Fujian Tulou, a type of residential building of two or more stories, is constructed by proportionally mixing clay, sand, lime, and other building materials and ramming the raw mixture into thick walls. These robust mud houses, built mostly by the Hakka people of Fujian, are symbolic embodiments of traditional Hakka life and culture. Thus, the structures are also called Hakka Tulou. The Hakka’s origins can be traced back to Chinese populations that had lived for centuries in the Central Plain but were forced southward on a large scale and in successive waves beginning in the fourth century to escape frequent wars in northern China following the break-up of the Han empire.

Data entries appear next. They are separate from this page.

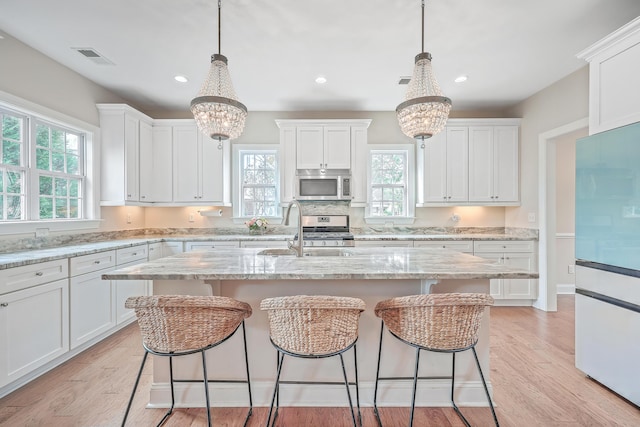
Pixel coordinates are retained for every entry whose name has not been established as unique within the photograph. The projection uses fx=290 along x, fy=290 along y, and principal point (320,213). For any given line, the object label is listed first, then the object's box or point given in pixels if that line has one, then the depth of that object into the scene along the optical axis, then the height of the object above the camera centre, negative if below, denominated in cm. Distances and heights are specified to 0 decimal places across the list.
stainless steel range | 413 -20
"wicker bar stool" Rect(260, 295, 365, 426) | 131 -52
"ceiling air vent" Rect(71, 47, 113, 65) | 274 +154
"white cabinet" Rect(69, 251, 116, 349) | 249 -80
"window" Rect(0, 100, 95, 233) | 258 +40
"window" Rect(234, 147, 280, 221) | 446 +42
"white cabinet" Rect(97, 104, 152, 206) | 354 +72
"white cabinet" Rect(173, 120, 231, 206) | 416 +63
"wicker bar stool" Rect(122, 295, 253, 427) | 134 -53
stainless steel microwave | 400 +38
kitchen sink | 222 -32
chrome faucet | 201 -21
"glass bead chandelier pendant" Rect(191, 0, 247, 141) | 174 +64
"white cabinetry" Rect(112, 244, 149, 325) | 303 -81
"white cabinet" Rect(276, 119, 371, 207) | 412 +93
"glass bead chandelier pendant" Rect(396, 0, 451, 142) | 174 +64
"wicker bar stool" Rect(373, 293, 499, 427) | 136 -52
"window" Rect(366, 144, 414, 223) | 445 +45
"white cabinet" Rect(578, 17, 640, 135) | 187 +91
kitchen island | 183 -97
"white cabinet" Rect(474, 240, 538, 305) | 378 -61
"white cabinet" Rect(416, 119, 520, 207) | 412 +68
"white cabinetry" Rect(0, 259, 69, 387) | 196 -79
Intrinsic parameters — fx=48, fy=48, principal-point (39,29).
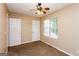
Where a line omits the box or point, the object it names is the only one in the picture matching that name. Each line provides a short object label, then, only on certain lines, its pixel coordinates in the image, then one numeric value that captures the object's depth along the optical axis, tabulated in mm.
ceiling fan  1973
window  3089
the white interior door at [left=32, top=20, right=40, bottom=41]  4151
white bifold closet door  3222
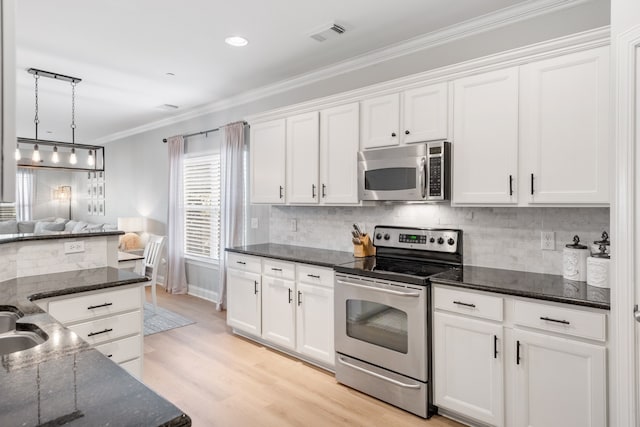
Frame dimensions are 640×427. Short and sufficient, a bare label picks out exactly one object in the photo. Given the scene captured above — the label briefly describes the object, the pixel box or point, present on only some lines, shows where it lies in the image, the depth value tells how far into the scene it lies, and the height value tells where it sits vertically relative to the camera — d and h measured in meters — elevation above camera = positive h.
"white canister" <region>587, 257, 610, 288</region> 2.13 -0.32
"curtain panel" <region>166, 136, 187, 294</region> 5.83 -0.17
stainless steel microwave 2.72 +0.31
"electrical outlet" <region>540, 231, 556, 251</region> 2.54 -0.17
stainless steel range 2.51 -0.74
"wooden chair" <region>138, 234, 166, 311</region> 4.77 -0.57
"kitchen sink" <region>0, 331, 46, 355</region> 1.45 -0.49
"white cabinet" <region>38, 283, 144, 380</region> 2.12 -0.62
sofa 7.48 -0.30
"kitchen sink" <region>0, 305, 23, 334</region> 1.66 -0.47
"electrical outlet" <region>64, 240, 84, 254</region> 2.54 -0.24
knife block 3.37 -0.31
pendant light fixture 4.15 +0.83
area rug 4.28 -1.28
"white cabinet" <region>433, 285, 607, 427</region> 1.95 -0.82
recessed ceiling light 3.26 +1.47
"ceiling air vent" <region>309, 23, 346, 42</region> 3.03 +1.46
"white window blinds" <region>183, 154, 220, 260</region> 5.42 +0.09
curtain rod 5.29 +1.13
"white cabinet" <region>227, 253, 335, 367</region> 3.16 -0.83
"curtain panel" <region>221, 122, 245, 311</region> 4.78 +0.25
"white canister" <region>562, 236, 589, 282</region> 2.31 -0.28
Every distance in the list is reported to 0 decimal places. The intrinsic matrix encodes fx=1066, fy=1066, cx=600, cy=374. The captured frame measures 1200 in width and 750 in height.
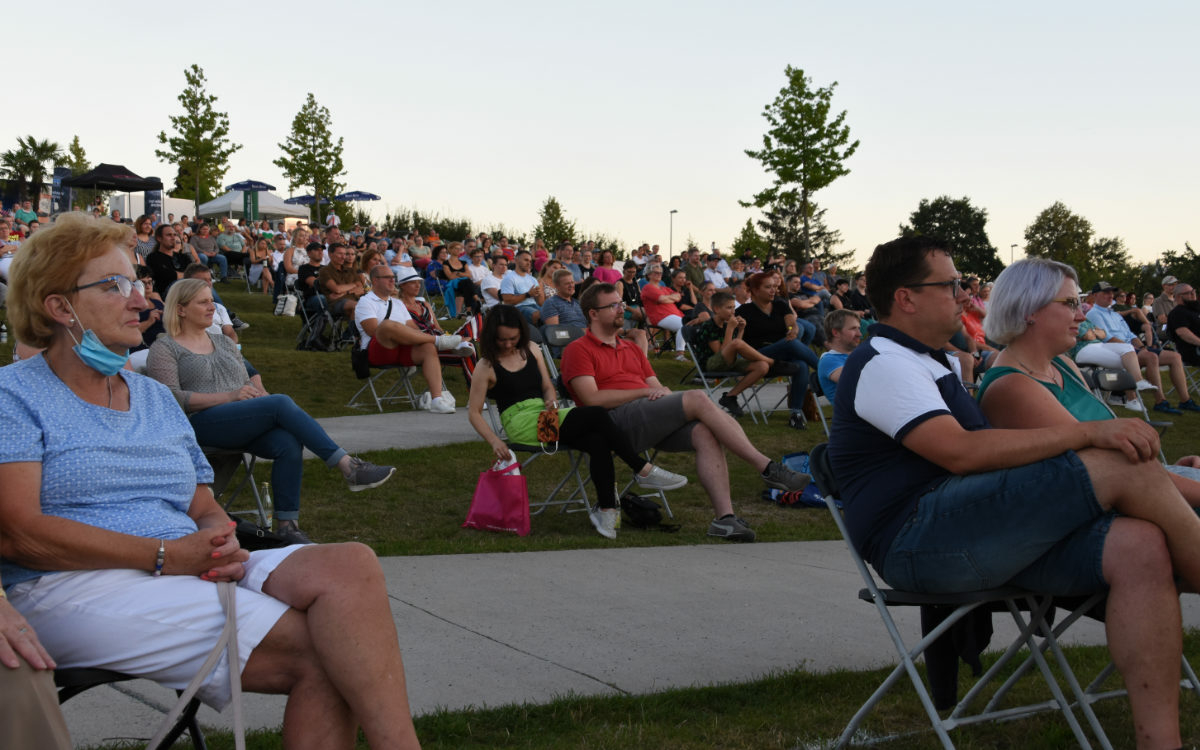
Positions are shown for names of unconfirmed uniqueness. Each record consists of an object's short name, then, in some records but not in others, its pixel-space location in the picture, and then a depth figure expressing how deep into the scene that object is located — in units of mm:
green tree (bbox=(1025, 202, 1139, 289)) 67438
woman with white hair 3414
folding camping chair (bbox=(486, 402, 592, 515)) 6719
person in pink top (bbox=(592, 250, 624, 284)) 18328
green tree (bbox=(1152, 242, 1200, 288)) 44781
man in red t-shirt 6570
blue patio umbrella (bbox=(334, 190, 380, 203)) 39344
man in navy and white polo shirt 2686
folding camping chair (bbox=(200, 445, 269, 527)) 5906
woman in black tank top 6438
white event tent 33438
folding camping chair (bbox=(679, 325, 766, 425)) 10992
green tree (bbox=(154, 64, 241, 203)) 38094
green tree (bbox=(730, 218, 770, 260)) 55375
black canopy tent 28078
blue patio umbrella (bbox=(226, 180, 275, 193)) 33225
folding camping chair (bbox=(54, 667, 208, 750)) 2258
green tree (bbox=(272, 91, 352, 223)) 41000
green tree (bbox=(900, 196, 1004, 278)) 78950
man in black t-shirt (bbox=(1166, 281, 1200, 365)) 14825
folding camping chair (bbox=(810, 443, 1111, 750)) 2869
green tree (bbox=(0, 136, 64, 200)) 51094
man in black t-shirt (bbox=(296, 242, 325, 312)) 14942
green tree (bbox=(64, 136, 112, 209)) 55653
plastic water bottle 5887
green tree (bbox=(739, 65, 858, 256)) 38438
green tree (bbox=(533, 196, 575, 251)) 44656
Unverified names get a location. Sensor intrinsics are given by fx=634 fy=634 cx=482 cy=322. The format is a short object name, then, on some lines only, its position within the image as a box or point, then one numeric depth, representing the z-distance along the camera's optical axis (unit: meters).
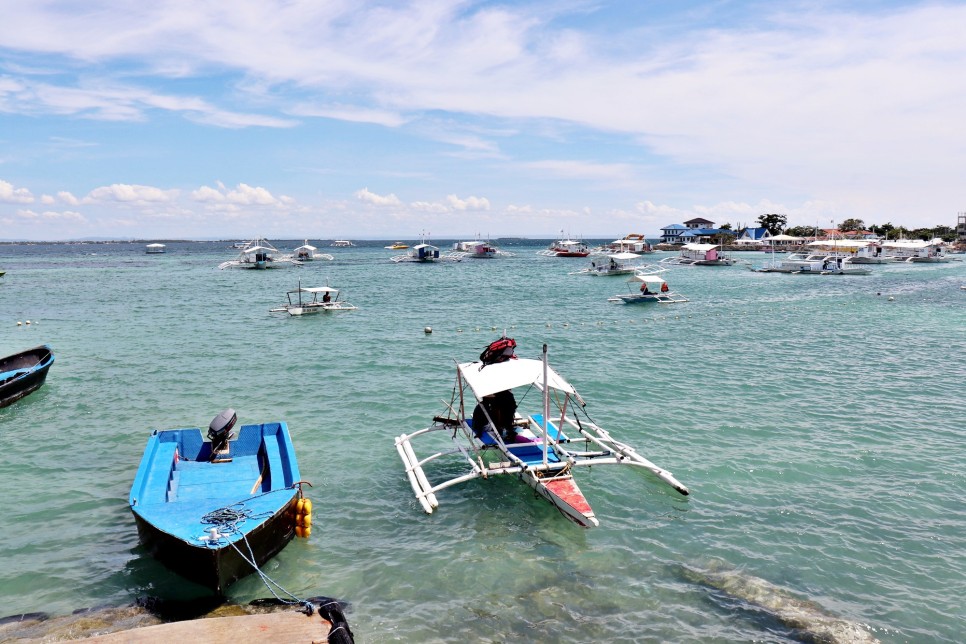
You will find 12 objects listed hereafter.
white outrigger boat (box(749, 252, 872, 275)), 98.38
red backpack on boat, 16.66
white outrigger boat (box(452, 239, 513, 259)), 148.62
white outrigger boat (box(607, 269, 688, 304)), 58.12
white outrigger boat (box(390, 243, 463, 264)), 131.38
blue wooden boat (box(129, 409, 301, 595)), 11.16
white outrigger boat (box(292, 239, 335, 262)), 124.81
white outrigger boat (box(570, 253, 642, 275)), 94.25
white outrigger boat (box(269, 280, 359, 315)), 48.78
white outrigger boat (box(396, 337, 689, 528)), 14.12
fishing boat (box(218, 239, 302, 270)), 108.38
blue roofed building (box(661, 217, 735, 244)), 189.12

Living among local residents, the Hakka (or “Keija,” in Mandarin, which means “guest people”) who migrated into southern Fujian became the Hoklo ethnic group and spoke the Minnan (southern Fujian) dialect. The groups of “guest people” who settled in the mountains of western Fujian formed the Hakka ethnic group and spoke the Hakka dialect.

 

Ancient Chinese populations living in the Central Plain have used rammed earth in the construction of city walls and other buildings as early as 4,000 years ago. Rammed-earth structures were gradually replaced by fired brick structures in the Central Plain after the fourth century, but the architectural form was carried southward by fleeing Han populations to south and southwestern Fujian.

 

Statistics show there are more than 30,000 tulou in Fujian, mainly in the southwest cities of Longyan and Zhangzhou, with the largest number of over 16,000 in Yongding district of Longyan. Most existing tulou in China were constructed in the Ming (1368–1644) and Qing (1644–1911) dynasties. The earliest dates to the Tang dynasty (618–907) and the latest was built in the year 1962.

 

Round or square in shape and with walls about 1.5 meters thick, most tulou are several hundred years old, but still very strong and inhabitable. They survived a 7-magnitude earthquake which struck southwestern Fujian in 1918. Amazingly, a 50-centimeter crack, which emerged in a tulou built in 1693, later closed up naturally.

 

tulou can house dozens or even hundreds of people, generally of the same clan, who divided themselves up into smaller family units and lived together in harmony. The centuries-old habitation in tulou settlements, which offered both shelter and a spiritual home to the Hakka people, has developed into the unique Tulou culture of China.

 

Today, as a result of the younger generation’s pursuit of independent living and greater privacy in rural areas, low construction costs of modern-style houses, and other factors, tulou have become less desirable as housing, and new ones are not likely to be built in the future. However, people still believe in the tulou way of life as a lasting social ideal. Fujian has formulated and promulgated various laws and regulations for the protection of existing tulou under its jurisdiction. One of these protections stipulates that government above the county level shall be responsible for the repair and maintenance of these earthen cultural heritage houses.